Gingivitis – Inflammation of the Gum Tissue
Gingivitis is a chronic inflammation of the gum tissue (gingiva). Typically associated with poor oral hygiene, gingivitis is the early stage of gum disease (also called periodontal disease and periodontitis).
If diagnosed early by your dentist or periodontist, it can be treated and possibly even reversed. If left untreated, it can advance to periodontitis, a more serious oral health issue that is not reversible (without surgery) and can include bone and tooth loss. Gum disease is one of the leading causes of tooth loss among adults. In recent studies it has also been linked to heart attacks, strokes and diabetes.
What are the Symptoms?
Many people are not even aware that they have gingivitis because it is usually not painful. The most common signs and symptoms are red, swollen and puffy gums that bleed easily, especially after brushing or flossing. Your dentist can evaluate the condition of your gums at your routine checkups.
Additional gingivitis symptoms include:
- Mouth sores
- Itchy gums
- Bad breath
- Bad taste
- Gum recession (this occurs when the gums pull away (recede) from the tooth)
If you are diagnosed with gingivitis, it can usually be treated easily with a thorough in-office dental cleaning and followed up with proper oral care at home.
What are the Causes?
While poor oral hygiene is usually the cause of gingivitis, there are a number of other factors that can contribute as well, including:
- Certain medications
- Substance abuse
- Poor nutrition
- Certain diseases and conditions
- Hormonal fluctuations
Untreated gingivitis usually progresses into the more serious stages of gum disease, which causes irreversible bone loss and potential tooth loss. Prevention is therefore essential.

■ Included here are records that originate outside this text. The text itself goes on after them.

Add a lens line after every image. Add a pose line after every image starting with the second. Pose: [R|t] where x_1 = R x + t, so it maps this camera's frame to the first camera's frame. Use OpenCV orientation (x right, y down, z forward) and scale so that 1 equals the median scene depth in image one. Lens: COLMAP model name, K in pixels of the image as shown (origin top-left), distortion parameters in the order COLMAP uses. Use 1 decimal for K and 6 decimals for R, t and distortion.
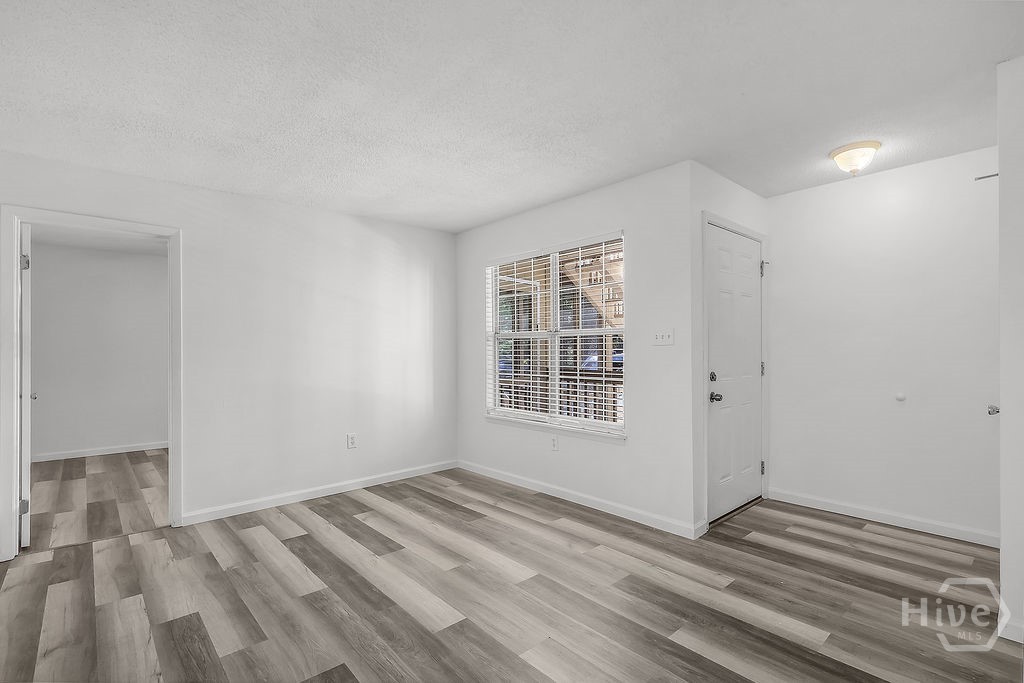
lens RADIAL K [[481.7, 0, 515.6], [0, 481.7, 342.8], [0, 0, 1]] dist [0.003791, 0.000148]
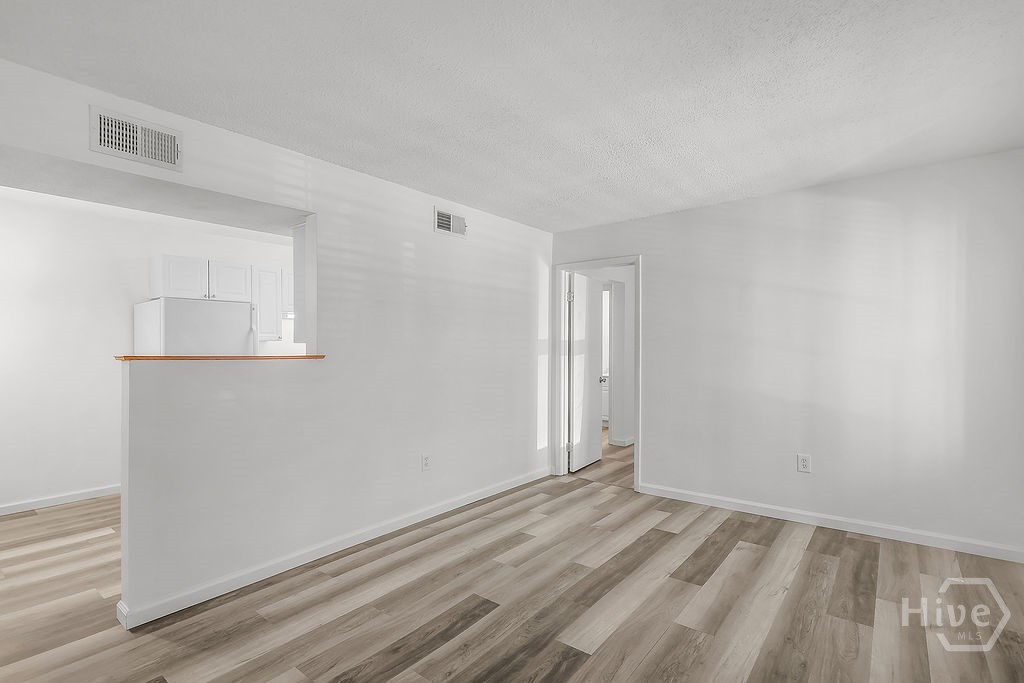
lens RADIAL K [[481.7, 0, 503.0], [0, 481.7, 346.2], [0, 0, 1]] dist [0.003791, 0.000148]
pose [[0.158576, -0.000816, -0.987346, 0.495097], [0.016446, 0.999863, 0.001815, -0.010346], [0.987210, -0.016525, 0.158568, 0.451714]]
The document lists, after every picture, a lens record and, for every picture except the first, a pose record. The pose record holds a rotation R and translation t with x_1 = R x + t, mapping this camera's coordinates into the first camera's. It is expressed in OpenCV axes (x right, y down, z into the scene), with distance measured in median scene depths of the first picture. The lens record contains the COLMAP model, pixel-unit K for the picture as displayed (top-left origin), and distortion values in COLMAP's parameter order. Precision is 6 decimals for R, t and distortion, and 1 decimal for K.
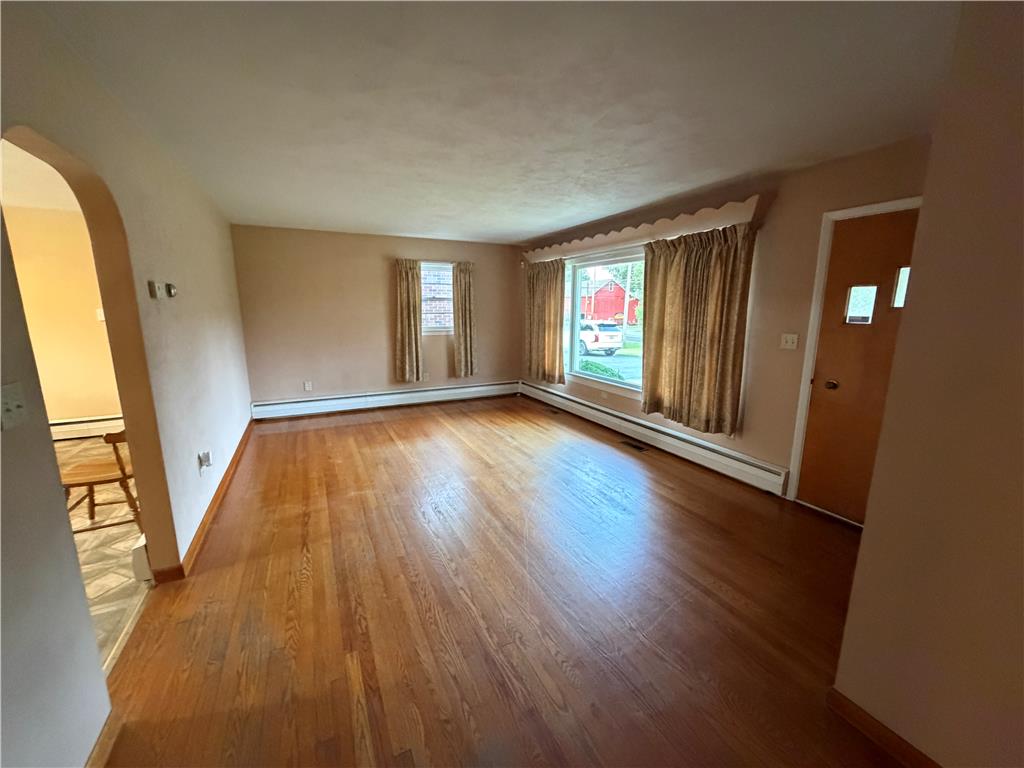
lens RADIAL K [[411.0, 0, 515.2], [0, 411.0, 383.1], [0, 0, 1]] dist [-0.001996, -0.000160]
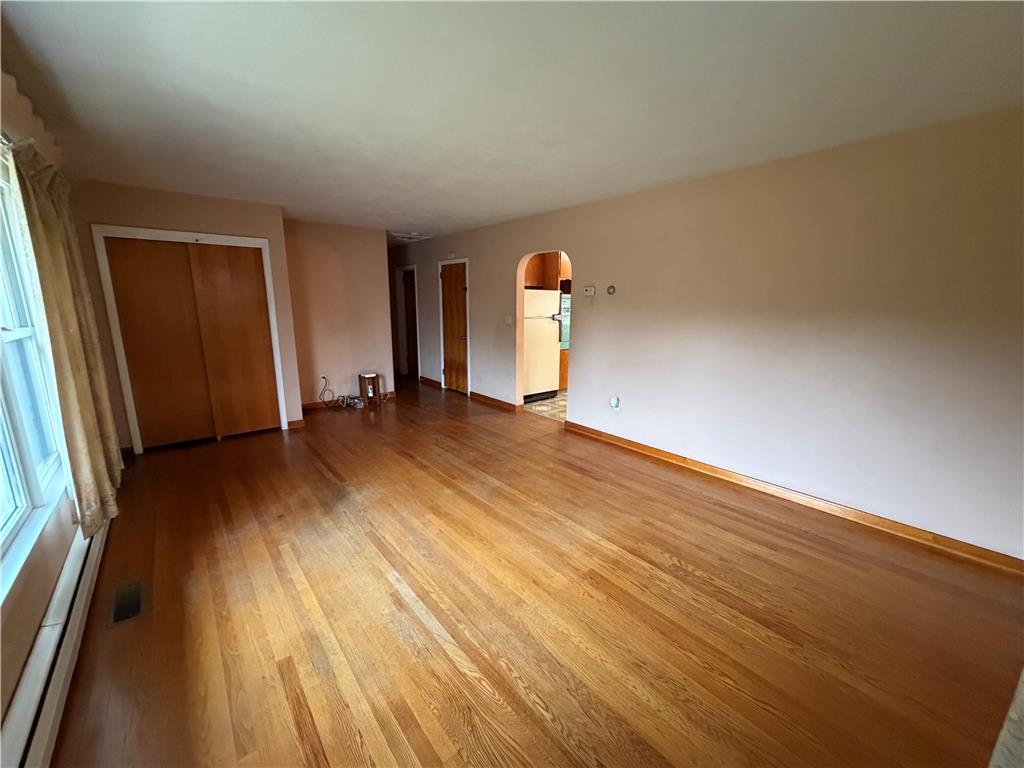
lens RADIAL K [[411.0, 0, 512.5], [0, 411.0, 386.1], [0, 0, 1]] dist [-0.001996, -0.000160]
pose [[-0.974382, 0.034490, -0.222237, -0.036944], [-0.053845, 0.923654, 0.379425, -0.243695], [0.218357, 0.381672, -0.898135, 1.319639]]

The best way to prevent gingivitis is to maintain good oral hygiene by brushing at least twice a day, flossing daily, using an antimicrobial mouth rinse – only if your dental hygienist or your dentist recommend that – visiting your dentist for regular checkups and maintaining a proper and nutritious diet.
Choosing the right toothbrush is important for prevention. Softer brushes are less likely to injure your gums, and electric toothbrushes often seem to encourage better brushing habits. Remember not to overdo; brushing too long or too hard can do more harm than good.

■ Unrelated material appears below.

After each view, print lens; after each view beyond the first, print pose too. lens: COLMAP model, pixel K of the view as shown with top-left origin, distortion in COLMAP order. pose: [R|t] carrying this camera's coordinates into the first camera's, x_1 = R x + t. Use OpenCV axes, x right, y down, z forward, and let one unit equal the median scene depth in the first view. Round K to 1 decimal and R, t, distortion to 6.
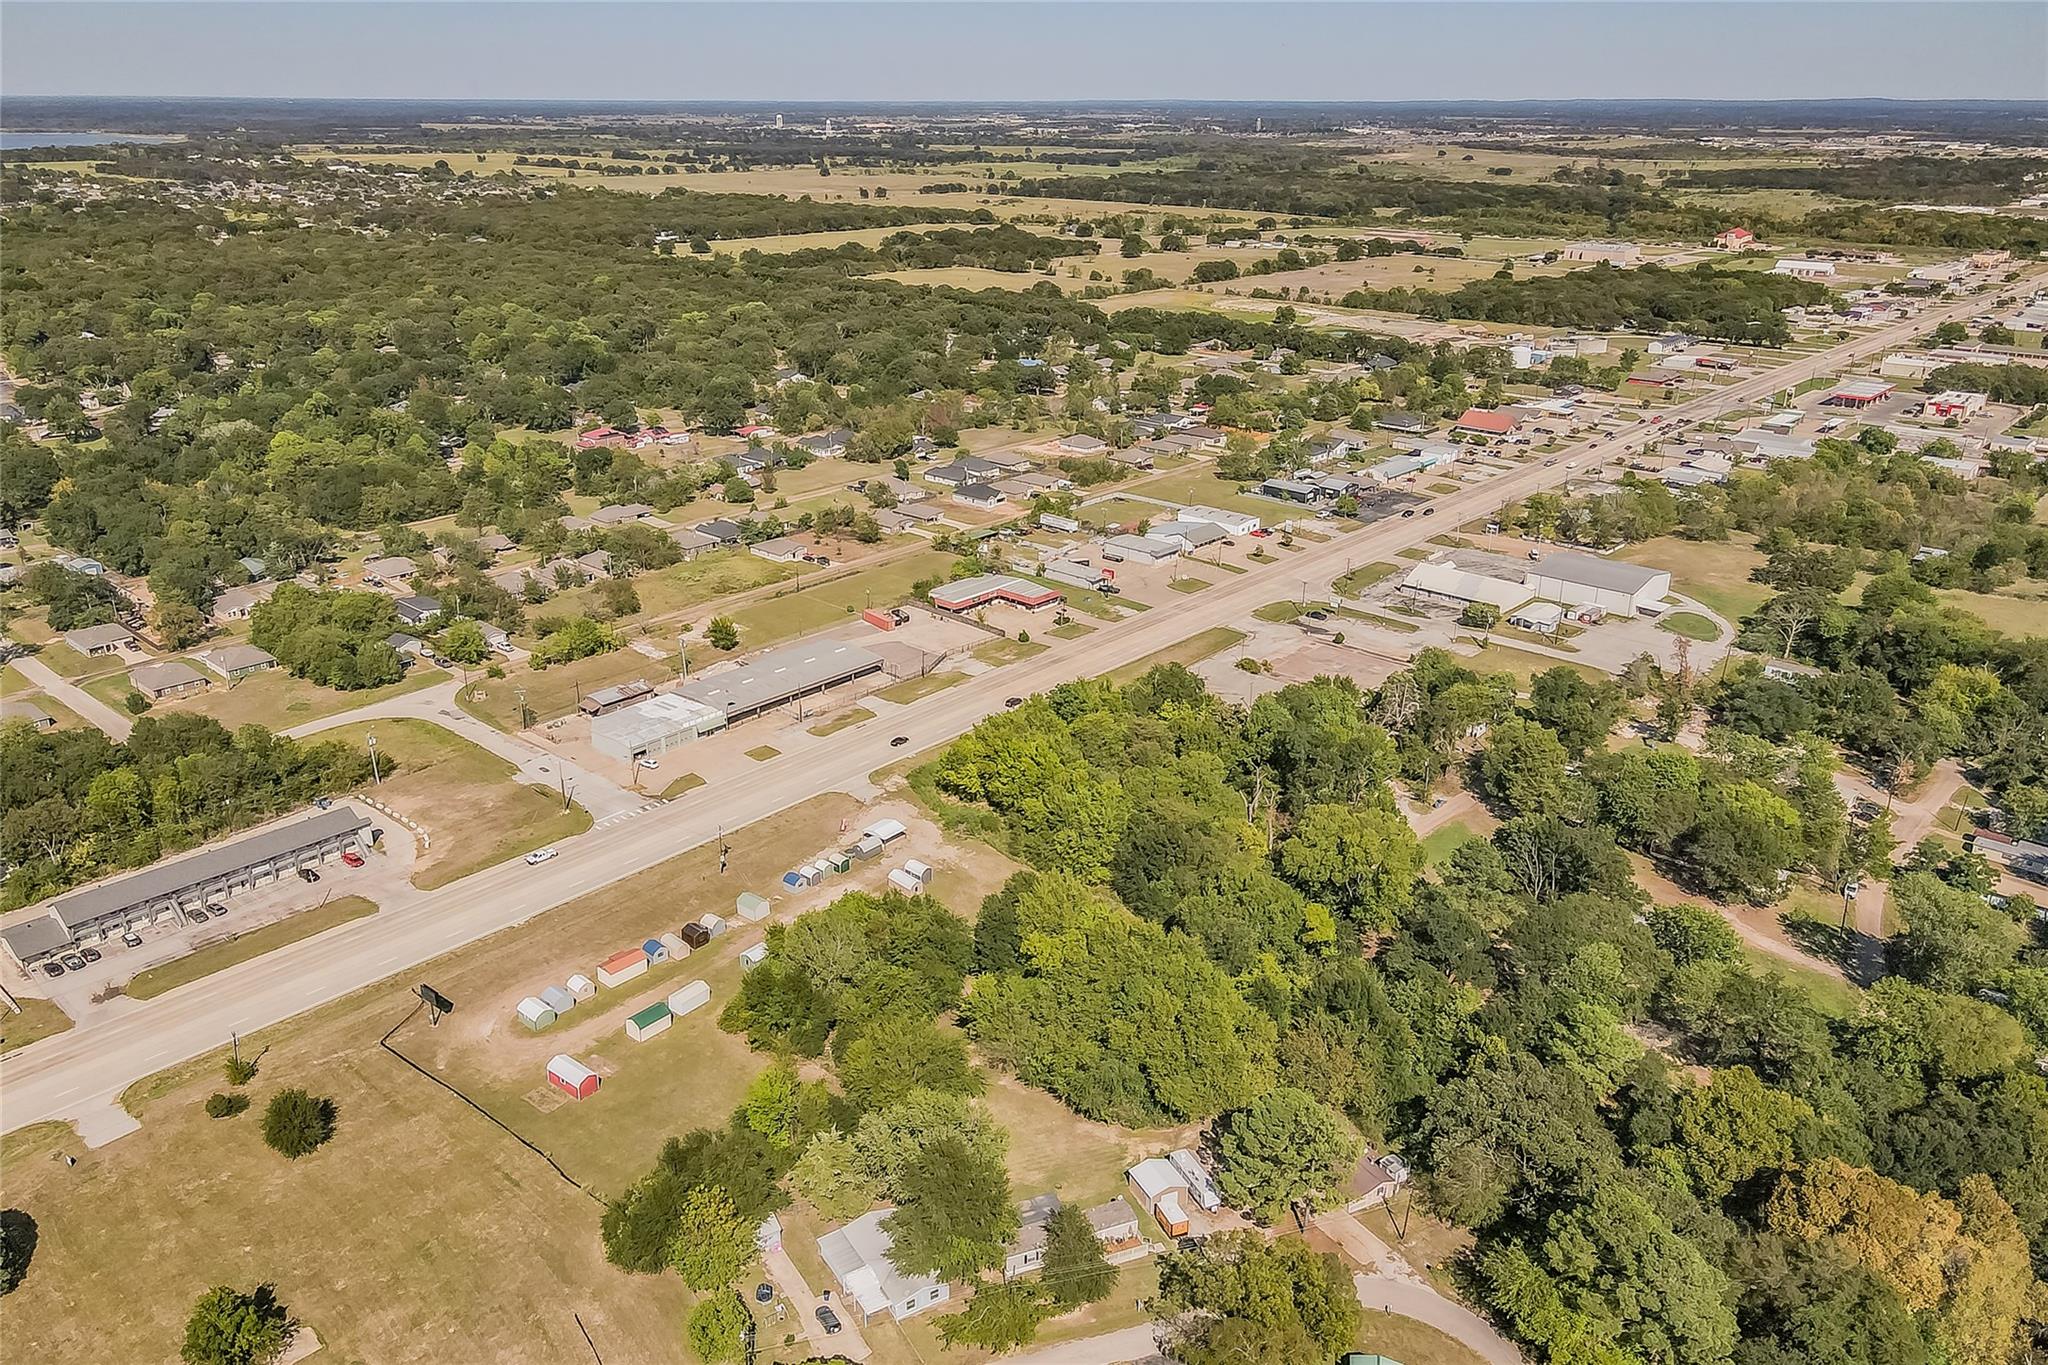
lens RADIAL K [[1472.8, 0, 998.2], [0, 1472.8, 680.3], [0, 0, 1]] dist [0.012442, 0.019447]
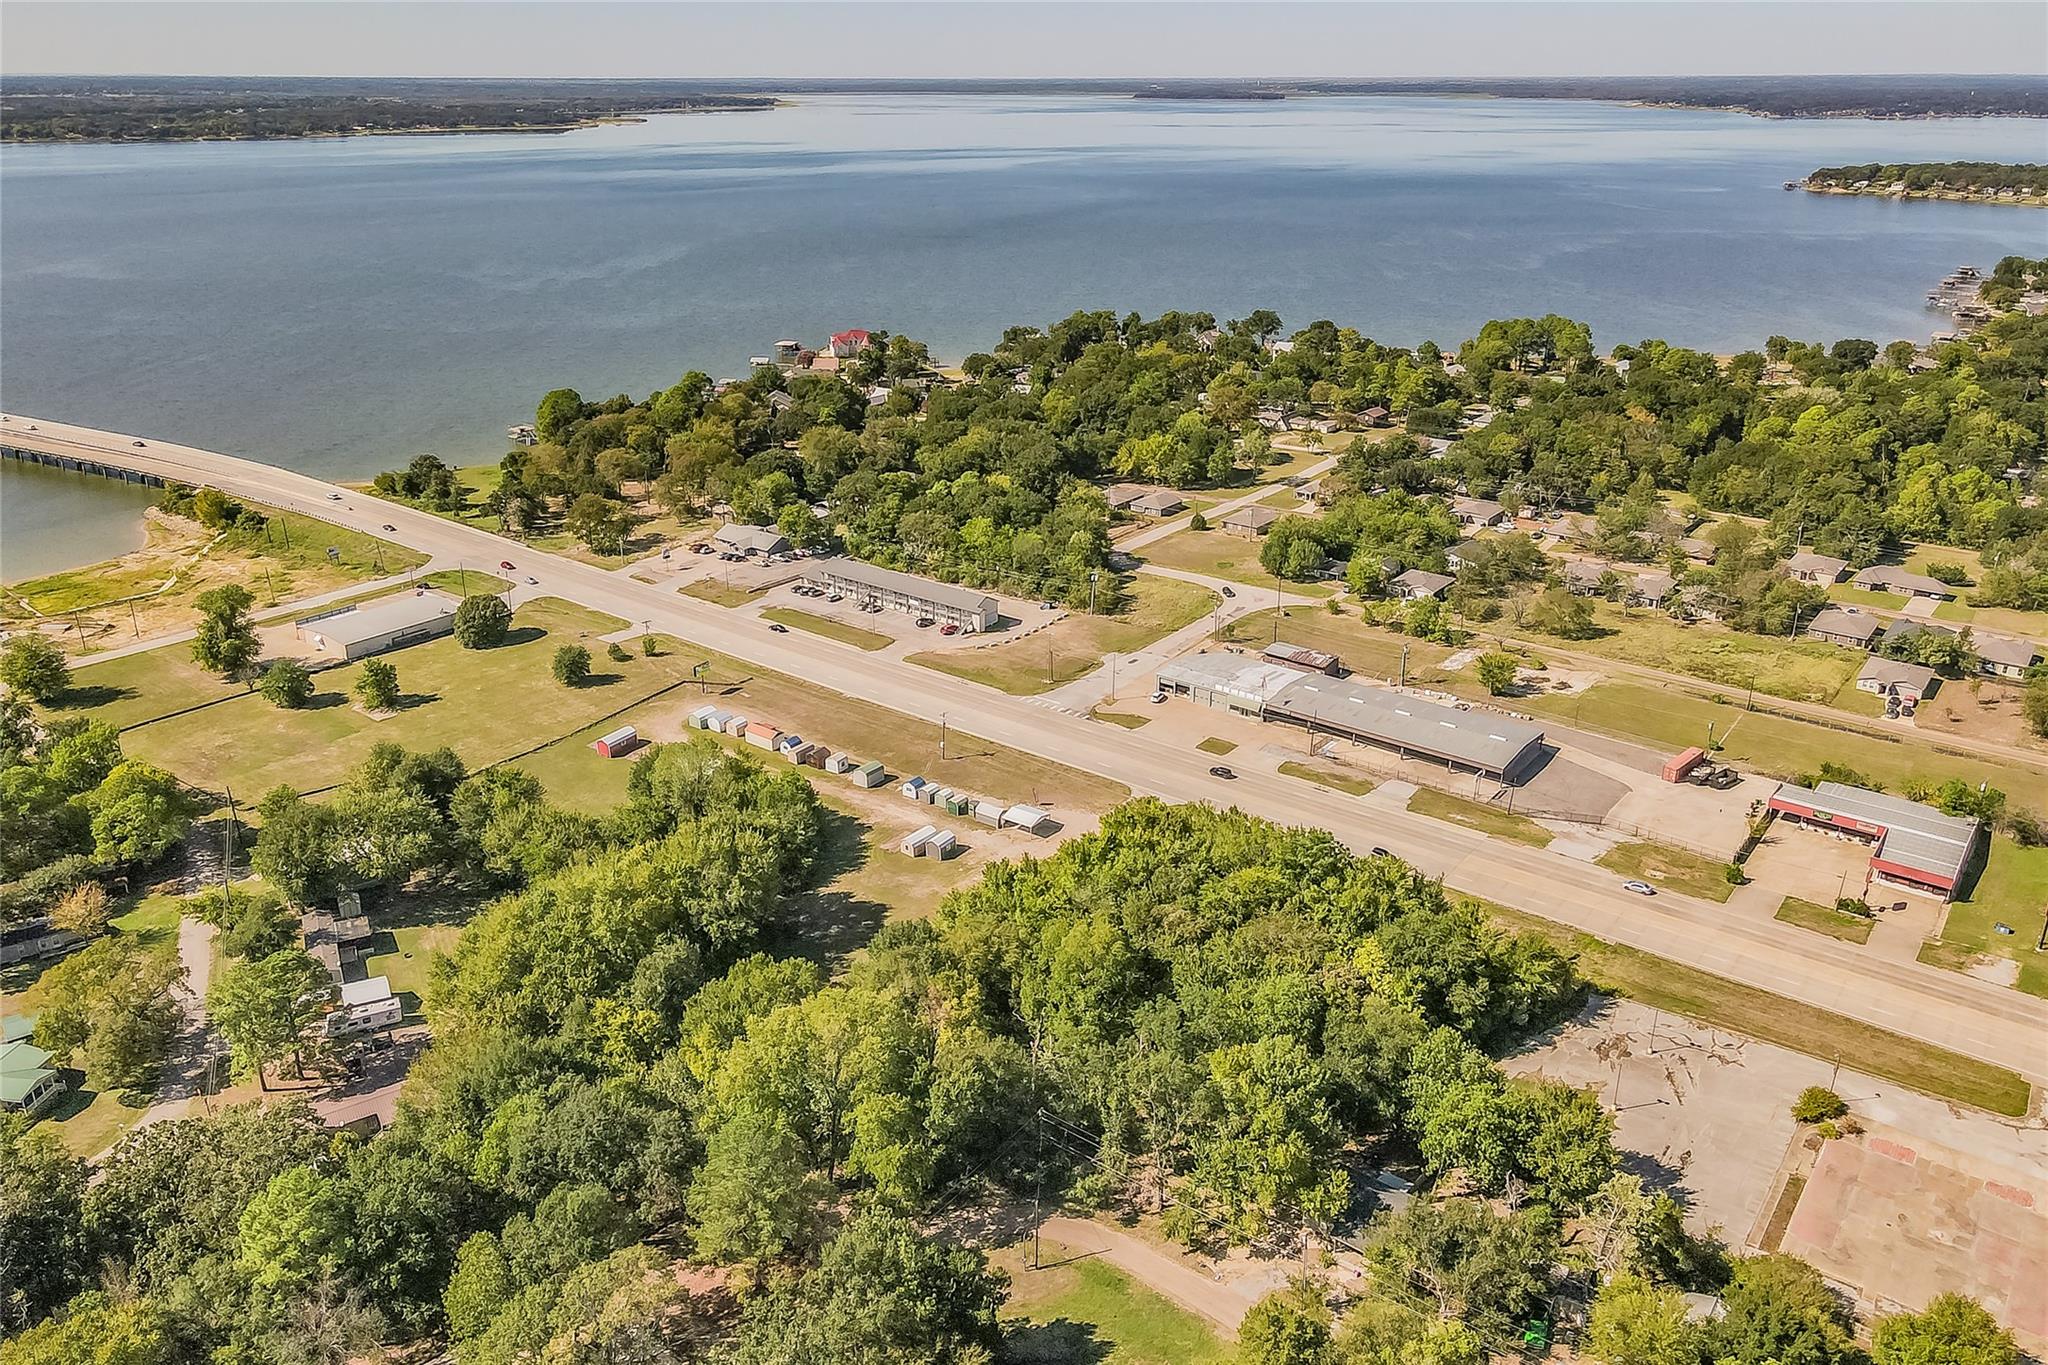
lens RADIAL K [[1493.3, 0, 1015.2], [0, 1493.3, 643.4], [0, 0, 1]] dist [0.005291, 0.023519]
pose [[0.082638, 0.351003, -0.932721, 0.504952], [-0.364333, 0.881776, 0.299552, -0.179828], [0.927595, 0.315067, 0.200750, 0.542685]]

If gingivitis is caught in its earliest stages, it is extremely manageable. Your dentist, dental hygienist or periodontist will thoroughly clean your teeth in a process called scaling, during which all hardened tartar and plaque are removed from your teeth, both above and below the gum line. Tooth scaling can be uncomfortable, depending on the amount of tartar and plaque buildup and your level of tooth sensitivity, so a numbing gel or anesthetic injection may be administered to the area.
Following scaling, your dentist may recommend an oral rinse and will advise you on a good oral health maintenance regimen. Bleeding may occur during the first couple of days after scaling, but should subside if you maintain your regimen.
In addition to the traditional treatments for gingivitis, some alternatives may also help treat or prevent minor cases of inflammation of the gums. They include:
- Vitamin C supplements: Vitamin C has natural antibiotic components that may help promote healthy gums. A recommended daily intake of 1,000 milligrams may help stave off gingivitis.
- Cranberries: Often used as part of the treatment for urinary tract infections, cranberries may also help prevent gingivitis. Cranberries have a natural quality that can prevent bacteria from adhering to the gums and teeth. Be sure to avoid cranberry products with added sugar.
- Grapefruit seed extract: Like vitamin C, grapefruit seed extract has natural antibiotic qualities. Adding a couple of drops to your toothpaste each time you brush may help treat or prevent gingivitis. Grapefruit seed extract is contraindicated for individuals on certain medications. Check with your dentist or physician before using it.